Without skipping a line, reproduce the entries exactly.

+++

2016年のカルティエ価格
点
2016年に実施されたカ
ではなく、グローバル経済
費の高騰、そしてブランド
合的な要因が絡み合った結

+++

**Your solution**
2016年のカルティエ価格
点
2016年に実施されたカ
ではなく、グローバル経済
費の高騰、そしてブランド
合的な要因が絡み合った結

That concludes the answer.